The NIRF ranked it in the 151-200 band among Engineering colleges in 2023.

==Location==
It is located in Idikarai area, 4kms from Thudiyalur Bus stand. Listed as one of the famous academic institutions in Coimbatore district, Tamil Nadu.

==Student Associations==
- Mechanical Engineering (MEQUEST)
- Electrical & Electronics Engineering Association
- Association of Electronics and Communication Engineering(ASELCOME)
- Association of Computer Science Engineering(ACE)
- Information Technology Engineer's Association(INTERACT)
- Association of Electronics and Instrumentation Engineering(AEINSTENS)
- Association of Biomedical Engineering
- Aeronautical Engineer's Association(AEA)
- Aeromodelling Club
- MCA(Merito CrAts)
- MBA(ZESTOR)
- Science & Humanities Association
- SREC Alumni Association
- Computer Society of India(CSI)

===Non Technical===
- Entrepreneurship Development Cell (EDC)
- English Literary Society (ELS)
- Tamil Mandram
- Fine Arts Club (FAC)
- Quiz club(Q'Zenith)
- Philately and Numismatics Club
- Red Ribbon Club
- Sports
- Nature Club
- Phoratz Club

==Library==
The total area of the Library is 35172 Sq. ft (3269 sq. m) with a seating capacity of 100 General Reference: 40 Journals Section.

Total No.of Titles: 17273

Total no.of Volumes: 52221

===Language Laboratory===

Students can extensively use the Department of English and its Laboratory for learning Basic Interactive Communication skill practices, Vocabulary, Grammar, Pronunciation, Sentence Formation practices and TOEFL, GRE, GMAT and allied course practices. And also the department of English has numbers of Ph.D. holding lectures to guide the students.

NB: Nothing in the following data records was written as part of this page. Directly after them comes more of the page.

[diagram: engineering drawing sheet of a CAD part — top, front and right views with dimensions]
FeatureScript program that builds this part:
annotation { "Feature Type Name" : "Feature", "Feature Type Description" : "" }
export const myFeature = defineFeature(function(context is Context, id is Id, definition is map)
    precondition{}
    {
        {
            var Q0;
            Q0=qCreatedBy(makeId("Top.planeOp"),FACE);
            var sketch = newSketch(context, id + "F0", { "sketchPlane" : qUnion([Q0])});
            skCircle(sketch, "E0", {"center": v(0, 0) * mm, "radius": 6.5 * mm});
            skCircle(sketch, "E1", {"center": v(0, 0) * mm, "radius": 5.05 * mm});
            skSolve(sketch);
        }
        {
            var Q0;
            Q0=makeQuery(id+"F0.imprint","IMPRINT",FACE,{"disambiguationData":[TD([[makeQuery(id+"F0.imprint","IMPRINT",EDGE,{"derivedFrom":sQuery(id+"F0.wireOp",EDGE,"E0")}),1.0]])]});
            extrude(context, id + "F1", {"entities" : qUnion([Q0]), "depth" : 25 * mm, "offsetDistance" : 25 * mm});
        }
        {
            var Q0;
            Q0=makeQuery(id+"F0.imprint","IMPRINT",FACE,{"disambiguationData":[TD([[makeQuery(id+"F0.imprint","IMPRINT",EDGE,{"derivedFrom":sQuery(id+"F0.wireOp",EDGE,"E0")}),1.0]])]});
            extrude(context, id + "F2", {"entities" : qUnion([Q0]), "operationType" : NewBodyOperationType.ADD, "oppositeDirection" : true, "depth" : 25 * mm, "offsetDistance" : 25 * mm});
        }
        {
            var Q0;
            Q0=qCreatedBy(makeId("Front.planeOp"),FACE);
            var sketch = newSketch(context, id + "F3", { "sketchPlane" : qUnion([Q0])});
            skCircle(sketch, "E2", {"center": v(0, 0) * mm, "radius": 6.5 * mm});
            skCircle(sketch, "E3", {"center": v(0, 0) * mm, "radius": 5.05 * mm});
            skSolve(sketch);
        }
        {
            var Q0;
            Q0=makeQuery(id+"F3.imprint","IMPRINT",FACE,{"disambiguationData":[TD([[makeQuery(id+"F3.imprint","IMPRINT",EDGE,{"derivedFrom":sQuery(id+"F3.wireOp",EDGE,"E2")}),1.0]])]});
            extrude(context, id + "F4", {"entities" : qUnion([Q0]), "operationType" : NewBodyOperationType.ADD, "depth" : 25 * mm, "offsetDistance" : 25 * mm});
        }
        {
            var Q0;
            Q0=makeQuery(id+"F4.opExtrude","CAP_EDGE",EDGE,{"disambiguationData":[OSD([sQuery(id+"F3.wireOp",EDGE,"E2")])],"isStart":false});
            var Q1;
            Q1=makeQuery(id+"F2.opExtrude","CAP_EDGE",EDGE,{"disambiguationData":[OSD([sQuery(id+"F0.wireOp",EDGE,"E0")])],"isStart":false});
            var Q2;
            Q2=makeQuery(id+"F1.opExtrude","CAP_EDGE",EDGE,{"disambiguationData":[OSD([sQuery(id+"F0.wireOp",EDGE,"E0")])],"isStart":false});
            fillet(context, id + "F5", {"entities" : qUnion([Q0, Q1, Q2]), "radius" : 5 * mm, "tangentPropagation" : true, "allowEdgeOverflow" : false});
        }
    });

==Transport and Food Court==
The College has 32 buses for commutation. The buses ply to several destinations located at the outskirts of the Coimbatore City.

==Medical Facilities==
A Health Centre is functioning on the campus to offer medical care. In case of emergency, a student will be taken to Sri Ramakrishna Hospital for treatment through 24hr ambulance facility in the campus.

==Hostels==
Now Four hostel blocks are available; Three blocks for men and One hostel block for women to accommodate and has a total Strength of 1,900 students.

==Placements==
SREC Placement and Training Cell opens the campus recruitment season for all undergraduate and postgraduate students at the start of their final year at the institution. Multinational and national companies are typically invited by the Placement Officer (PO) and the departmental Placement Representatives (PRs), and mutually convenient dates are scheduled for the recruitment process.

==Sports==
SREC hosts Soccer, Hockey, Cricket, Handball and athletics fields, Tennis courts, Volleyball courts, Basketball courts, and ball Badminton.